Terminado el cocktel volvimos a la habitación. Esta vez no me hizo pasar al módulo. Esta vez, una vez cerrada la puerta, me acorraló de espaldas a la misma amarrándome ambas manos con el lazo que colgaba de la manilla. Me dijo que le ponían muy bruto mis nalgas y acto seguido, mientras me penetraba, comenzó a sacudírmelas rítmicamente. La marca de preservativos de la caja que cayó entre mis pies tampoco la había visto en mi vida y los ejemplares tenían un regusto ácido. De su mano derecha se llevaba continuamente el dedo índice a mi boca, pidiéndome que lo mordiera. Nunca parecía quedar conforme de la fuerza de mis dientes. Como castigo, poco después me follaba contra la cama.

Recuerdo que tras dejarme ingerir un maldito sandwich que bien pudiera ser de mortadela con aceitunas, y antes de terminarme el batido que lo acompañaba, me obligó a tomarme una pastilla minúscula, de forma triangular y amarilla, asegurándome que era lo mejor que podía hacer por mi. Me desperté y eran las seis de la tarde de no se qué día. Oía el sonido del agua caer en el baño y sentí el contacto con el paladar de mi lengua desértica. Se asomó entonces al cerco de la puerta completamente desnudo y empalmado y no me dejó articular palabra cuando ya le tenía frente a mí dispuesto a metérmela nuevamente.

Alternaba esta vez mis agujeros con tal precisión y rapidez que en uno de los cambios terminé por tragarme mi propio vómito. Sujetándome bruscamente por el pelo, impidiéndome cualquier movimiento, se corrió dentro de mi boca y antes de que pudiera recomponerme ya tenía su índice urgándome la dentadura. Consiguió hacerme daño mientras me retorcía las manos sobre mi espalda y esto le gustaba. Logré descansar unos minutos cuando volvió a sonar el teléfono. Poco después, otra pastilla.

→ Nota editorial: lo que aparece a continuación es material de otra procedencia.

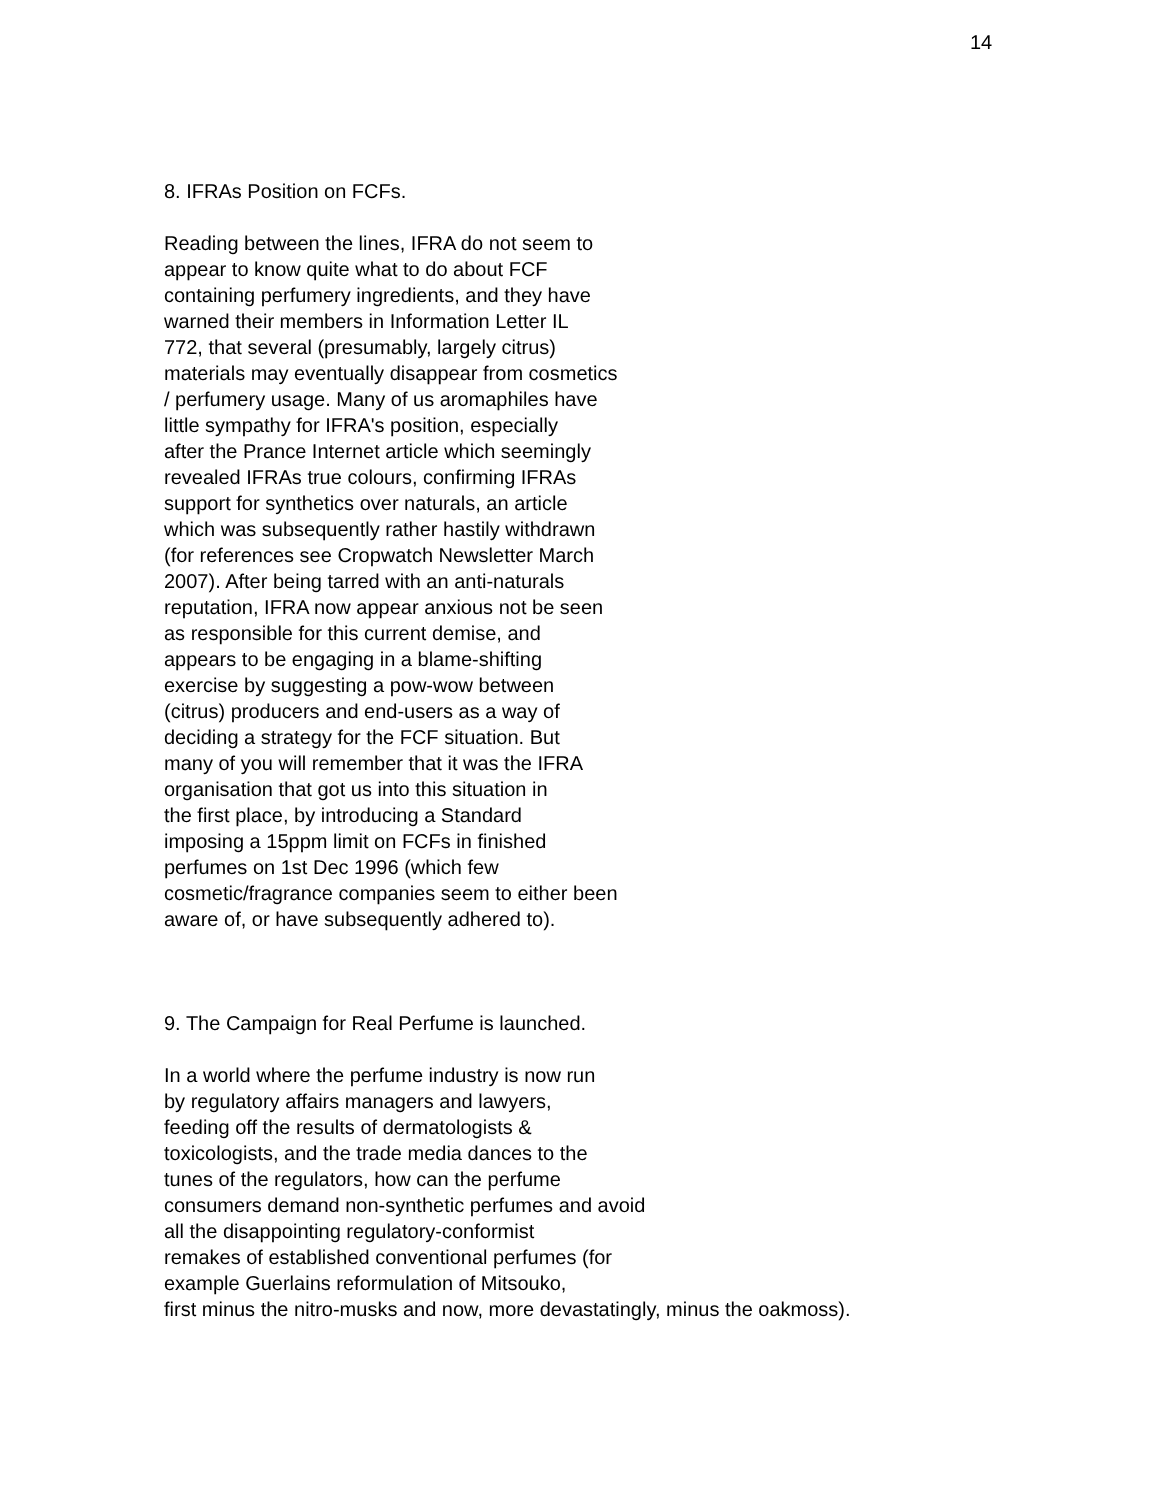14
8. IFRAs Position on FCFs.
Reading between the lines, IFRA do not seem to
appear to know quite what to do about FCF
containing perfumery ingredients, and they have
warned their members in Information Letter IL
772, that several (presumably, largely citrus)
materials may eventually disappear from cosmetics
/ perfumery usage. Many of us aromaphiles have
little sympathy for IFRA's position, especially
after the Prance Internet article which seemingly
revealed IFRAs true colours, confirming IFRAs
support for synthetics over naturals, an article
which was subsequently rather hastily withdrawn
(for references see Cropwatch Newsletter March
2007). After being tarred with an anti-naturals
reputation, IFRA now appear anxious not be seen
as responsible for this current demise, and
appears to be engaging in a blame-shifting
exercise by suggesting a pow-wow between
(citrus) producers and end-users as a way of
deciding a strategy for the FCF situation. But
many of you will remember that it was the IFRA
organisation that got us into this situation in
the first place, by introducing a Standard
imposing a 15ppm limit on FCFs in finished
perfumes on 1st Dec 1996 (which few
cosmetic/fragrance companies seem to either been
aware of, or have subsequently adhered to).
9. The Campaign for Real Perfume is launched.
In a world where the perfume industry is now run
by regulatory affairs managers and lawyers,
feeding off the results of dermatologists &
toxicologists, and the trade media dances to the
tunes of the regulators, how can the perfume
consumers demand non-synthetic perfumes and avoid
all the disappointing regulatory-conformist
remakes of established conventional perfumes (for
example Guerlains reformulation of Mitsouko,
first minus the nitro-musks and now, more devastatingly, minus the oakmoss).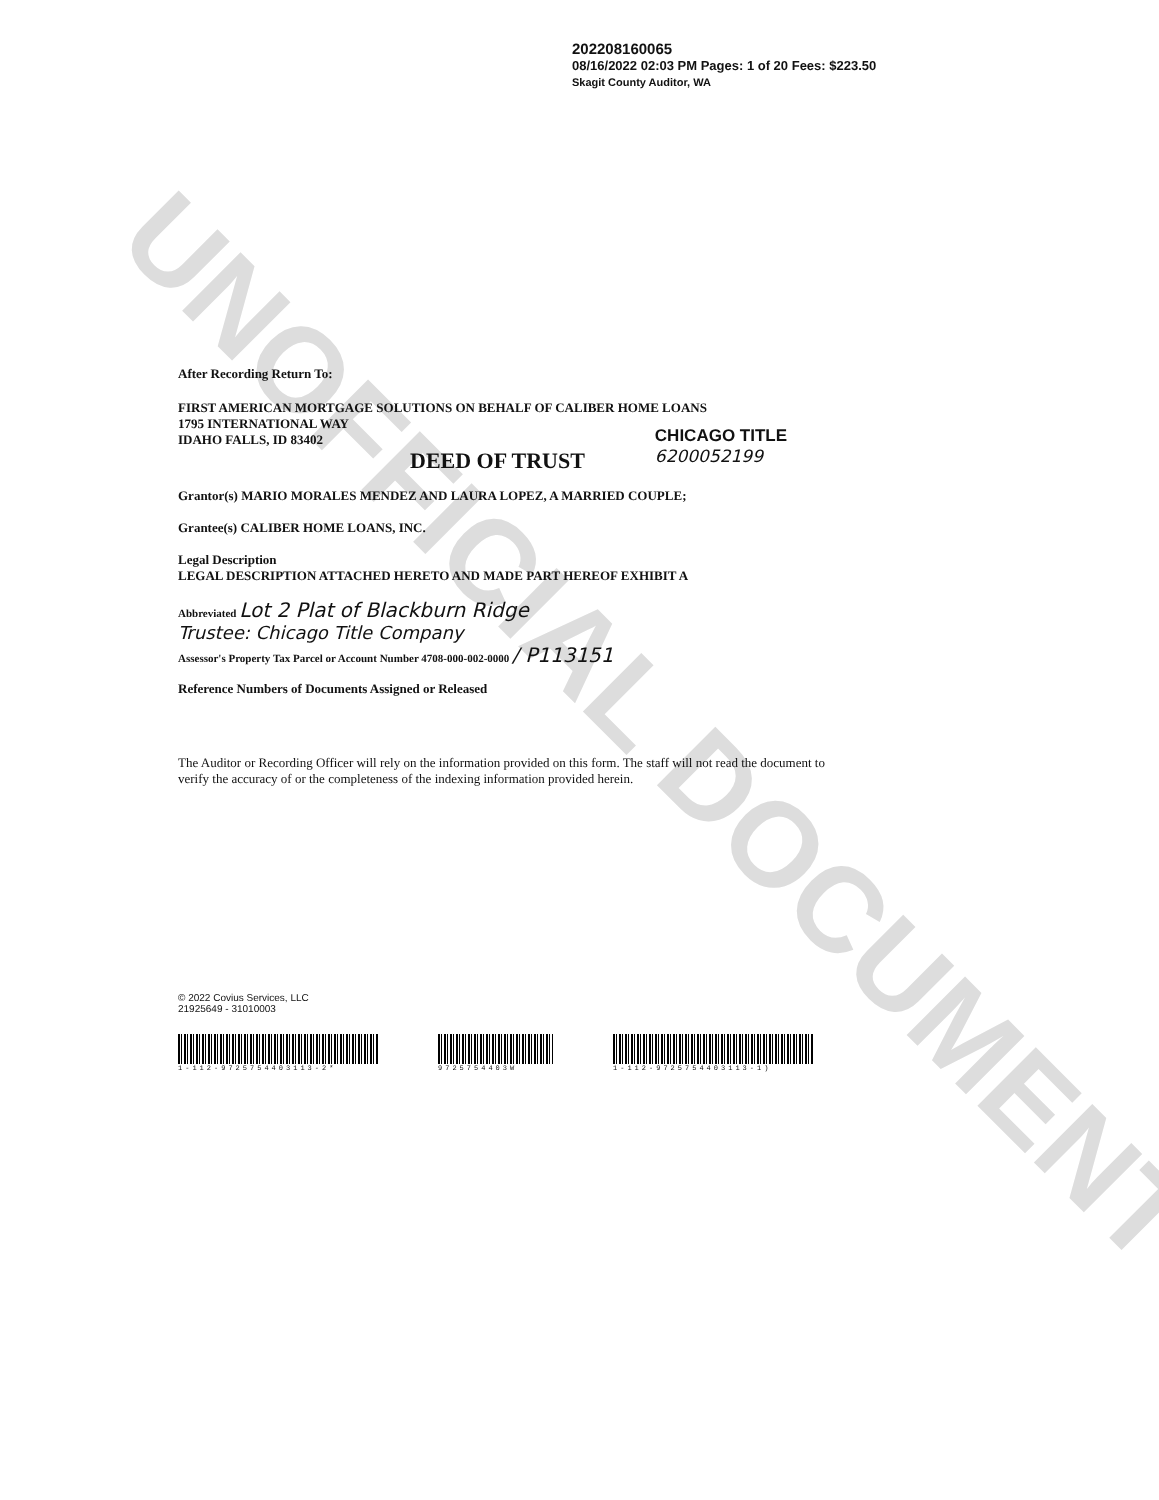UNOFFICIAL DOCUMENT
202208160065
08/16/2022 02:03 PM Pages: 1 of 20 Fees: $223.50
Skagit County Auditor, WA
After Recording Return To:
FIRST AMERICAN MORTGAGE SOLUTIONS ON BEHALF OF CALIBER HOME LOANS
1795 INTERNATIONAL WAY
IDAHO FALLS, ID 83402
DEED OF TRUST
CHICAGO TITLE
6200052199
Grantor(s) MARIO MORALES MENDEZ AND LAURA LOPEZ, A MARRIED COUPLE;
Grantee(s) CALIBER HOME LOANS, INC.
Legal Description
LEGAL DESCRIPTION ATTACHED HERETO AND MADE PART HEREOF EXHIBIT A
Abbreviated Lot 2 Plat of Blackburn Ridge
Trustee: Chicago Title Company
Assessor's Property Tax Parcel or Account Number 4708-000-002-0000 / P113151
Reference Numbers of Documents Assigned or Released
The Auditor or Recording Officer will rely on the information provided on this form. The staff will not read the document to verify the accuracy of or the completeness of the indexing information provided herein.
© 2022 Covius Services, LLC
21925649 - 31010003
1-112-9725754403113-2* 9725754403W 1-112-9725754403113-1)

Me desperté en otra habitación que ya no era la que había sido. La misma o similar caja de condones desconocida sobre la mesita, al lado de la cama. Me encontré completamente desnuda y sola, sin rastro de mi ropa. Se irritó cuando me encontró desesperada intentando, en vano, abrir la puerta para largarme. Como castigo, esa noche no me concedió sandwich ni tan siquiera batido.

El inglés de Javier Solana me resultaba un inglés un tanto extraño. Hablaba con Teixeira y con otro más corpulento al cual no conozco. Se encontraban hablando en el rellano frente a recepción, mientras nosotros bajábamos al spa. Me fijé en que Solana no despegó los ojos de mí hasta que cruzamos completamente la sala. Intenté pedir auxilio gestual a la chica que muy amablemente, y en perfecto castellano, nos sirvió las toallas y la caja metálica que él había pedido. De la caja metálica extrajo los utensilios y debió adivinar cuál era mi propósito porque como castigo acabé metiéndome dos rayas de cocaína cortadas a la perfección con la ayuda de una tarjeta bancaria del santander que la Botín dejó sobre su toalla.

El chico que acompañaba a esta mujer era italiano, no hacía falta que lo jurase. Intercambié con él sucesivas y fugitivas miradas de comprensión mientras ellos, ambos, parecían discutir en inglés acerca de lo que fuera. En el lenguaje universal de toda la vida, mientras ví cómo el italiano clavaba sus pupilas en el vestidor del fondo, entendí que ése sería nuestro lugar de encuentro posterior. Y así fue. Con la excusa de que no podía orinarme encima delante de esos tres norteamericanos, conseguí escabullirme unos minutos y reunirme con Giancarlo.

El italiano fue quien me indicó, muy rápidamente y tapándome la boca para que no le interrumpiera, que teníamos cientos de policías cercando el terreno del hotel en el que estábamos y que la única salida era romper la ventana que teníamos justo detrás de nosotros para conseguir llegar a la lavandería.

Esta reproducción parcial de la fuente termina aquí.